# [DIRECTION]
Give only the number of lines in the records below that contain the string "skCircle".

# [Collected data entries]
::::::::::

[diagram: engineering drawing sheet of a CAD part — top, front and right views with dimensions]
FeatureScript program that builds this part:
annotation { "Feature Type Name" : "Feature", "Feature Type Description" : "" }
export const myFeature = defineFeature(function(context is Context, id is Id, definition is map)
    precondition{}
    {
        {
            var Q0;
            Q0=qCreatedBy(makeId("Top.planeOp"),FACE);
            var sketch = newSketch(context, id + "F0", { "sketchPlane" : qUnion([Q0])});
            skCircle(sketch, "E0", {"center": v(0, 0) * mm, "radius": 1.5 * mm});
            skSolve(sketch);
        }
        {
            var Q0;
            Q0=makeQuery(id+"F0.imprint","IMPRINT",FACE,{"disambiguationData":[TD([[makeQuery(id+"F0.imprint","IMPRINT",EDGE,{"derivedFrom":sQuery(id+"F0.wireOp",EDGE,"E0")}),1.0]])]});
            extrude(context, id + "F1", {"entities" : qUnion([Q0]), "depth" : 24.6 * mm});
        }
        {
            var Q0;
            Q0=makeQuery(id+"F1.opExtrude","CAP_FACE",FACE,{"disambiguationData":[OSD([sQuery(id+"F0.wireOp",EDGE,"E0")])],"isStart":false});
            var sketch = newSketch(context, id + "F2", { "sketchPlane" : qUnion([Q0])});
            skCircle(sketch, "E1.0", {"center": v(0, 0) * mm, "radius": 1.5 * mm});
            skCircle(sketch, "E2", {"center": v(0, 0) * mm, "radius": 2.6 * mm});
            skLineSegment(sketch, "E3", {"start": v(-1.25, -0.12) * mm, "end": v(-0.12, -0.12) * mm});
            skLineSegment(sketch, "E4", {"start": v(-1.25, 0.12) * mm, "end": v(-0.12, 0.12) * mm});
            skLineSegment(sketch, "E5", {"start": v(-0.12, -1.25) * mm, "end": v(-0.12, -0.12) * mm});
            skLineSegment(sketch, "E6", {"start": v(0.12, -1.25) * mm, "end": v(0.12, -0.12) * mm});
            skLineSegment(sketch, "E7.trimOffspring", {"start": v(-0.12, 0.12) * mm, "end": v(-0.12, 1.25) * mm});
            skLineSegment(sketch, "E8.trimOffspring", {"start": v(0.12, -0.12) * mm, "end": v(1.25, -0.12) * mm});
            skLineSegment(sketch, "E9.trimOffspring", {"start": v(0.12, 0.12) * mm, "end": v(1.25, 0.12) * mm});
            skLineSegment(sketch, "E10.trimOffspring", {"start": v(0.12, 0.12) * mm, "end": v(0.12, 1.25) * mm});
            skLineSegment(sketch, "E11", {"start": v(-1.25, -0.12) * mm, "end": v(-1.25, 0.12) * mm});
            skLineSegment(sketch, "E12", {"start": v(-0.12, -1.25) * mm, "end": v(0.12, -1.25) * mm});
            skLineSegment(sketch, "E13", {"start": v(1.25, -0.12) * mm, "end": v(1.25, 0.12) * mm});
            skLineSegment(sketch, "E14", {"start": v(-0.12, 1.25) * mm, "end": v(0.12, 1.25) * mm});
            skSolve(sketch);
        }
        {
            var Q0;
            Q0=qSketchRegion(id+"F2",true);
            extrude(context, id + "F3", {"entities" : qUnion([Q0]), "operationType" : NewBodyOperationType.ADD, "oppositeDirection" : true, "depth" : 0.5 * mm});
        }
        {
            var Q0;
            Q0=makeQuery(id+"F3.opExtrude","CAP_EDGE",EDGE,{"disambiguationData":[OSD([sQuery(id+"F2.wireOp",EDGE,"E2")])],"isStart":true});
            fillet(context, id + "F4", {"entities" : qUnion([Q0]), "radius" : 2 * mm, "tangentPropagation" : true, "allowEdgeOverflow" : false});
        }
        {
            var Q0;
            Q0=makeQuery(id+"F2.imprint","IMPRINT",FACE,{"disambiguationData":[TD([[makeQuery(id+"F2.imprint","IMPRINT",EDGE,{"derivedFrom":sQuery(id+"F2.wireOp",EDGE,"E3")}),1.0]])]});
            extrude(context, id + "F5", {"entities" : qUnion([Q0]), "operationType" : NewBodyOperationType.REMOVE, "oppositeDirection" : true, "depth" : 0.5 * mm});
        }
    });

::::::::::

# [CORRECT RESULT]
3